TEXT EXCERPT >>
========
Why is it that these folks, who have telephones and e-mail addresses, all report the same bottom line? They rarely hear from these very same people Sunday through Friday. Instead, it comes down to an intrusive, sometimes confrontational meeting in the middle of a religious service.
Wait.
Just wait.
Before you go on the offensive, ask if it can really wait until Shabbat or Yom Tov is over. Let’s not forget that your doctor, your social worker, your kid’s teacher, are all entitled to the same opportunity of spiritual uplift and prayer to which you are entitled.
They should have a thicker skin, you say? No, a shul where one is connecting to HaShem is one place where one should be able to leave his or her “thick skin” at home.
Don’t take them out of the spirit of prayer by bringing up your child’s classroom placement or the pain you are still experiencing in your molars.
Think of it this way. For our professionals to elevate their abilities, it might take a day such as Shabbat, an experience of connecting with God, to help them achieve clarity and be better professionals. Everyone is better off this way.
Our jobs are not the focus of our identities within the walls of a synagogue. Our prayers are the focus. Our volunteerism in the community, our tzedakah, all of these are the focus.
With that comes the focus of our joys and, sometimes, our sadness with the support of the kehillah or congregation we choose. But if it becomes yet another arena triggering our own professional challenges, self-doubt and “to do” list, it doesn’t work. Shabbat, or any time in the synagogue, isn’t the time we should be thinking about that big meeting we have scheduled for Monday or, worse yet, reminders of that work we just didn’t get done.
If it’s so important, it will be valid once Shabbat is over.
Let the educator come to shul.
He’ll serve our children better with a clear head and heart.
========
PROVIDED RECORDS >>
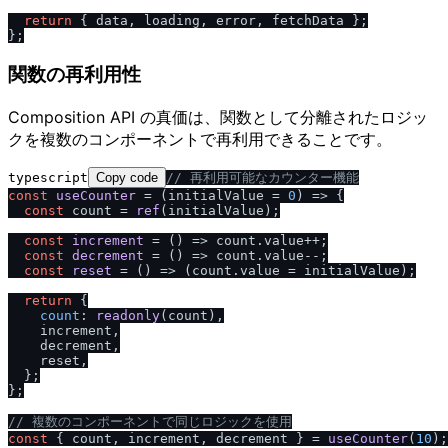
return
 { data, loading, error, fetchData };

関数の再利用性
Composition API の真価は、関数として分離されたロジッ
クを複数のコンポーネントで再利用できることです。
typescript
Copy code
/
/
 再利用可能なカウンター機能
const
useCounter
 = (
initialValue = 
0
) => {

const
 count = 
ref
(initialValue);

const
increment
 = (
) => count.
value
++;

const
decrement
 = (
) => count.
value
--;

const
reset
 = (
) => (count.
value
 = initialValue);

return
 {

count
: 
readonly
(count),

    increment,

    decrement,

    reset,

  };

};

/
/
 複数のコンポーネントで同じロジックを使用
const
 { count, increment, decrement } = 
useCounter
(
10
========
ASSIGNED TASK 1 >>
In the passage on synagogue etiquette, start at the words "With that comes" and end after "head and heart.". Swap "educator" for "teacher" in that span.
ASSIGNED TASK 2 >>
Reproduce the listing above line for line, with no changes, and omit its picture markers.

FINAL ANSWER 1 >>
With that comes the focus of our joys and, sometimes, our sadness with the support of the kehillah or congregation we choose. But if it becomes yet another arena triggering our own professional challenges, self-doubt and “to do” list, it doesn’t work. Shabbat, or any time in the synagogue, isn’t the time we should be thinking about that big meeting we have scheduled for Monday or, worse yet, reminders of that work we just didn’t get done.
If it’s so important, it will be valid once Shabbat is over.
Let the teacher come to shul.
He’ll serve our children better with a clear head and heart.

FINAL ANSWER 2 >>
return
 { data, loading, error, fetchData };

関数の再利用性
Composition API の真価は、関数として分離されたロジッ
クを複数のコンポーネントで再利用できることです。
typescript
Copy code
/
/
 再利用可能なカウンター機能
const
useCounter
 = (
initialValue = 
0
) => {

const
 count = 
ref
(initialValue);

const
increment
 = (
) => count.
value
++;

const
decrement
 = (
) => count.
value
--;

const
reset
 = (
) => (count.
value
 = initialValue);

return
 {

count
: 
readonly
(count),

    increment,

    decrement,

    reset,

  };

};

/
/
 複数のコンポーネントで同じロジックを使用
const
 { count, increment, decrement } = 
useCounter
(
10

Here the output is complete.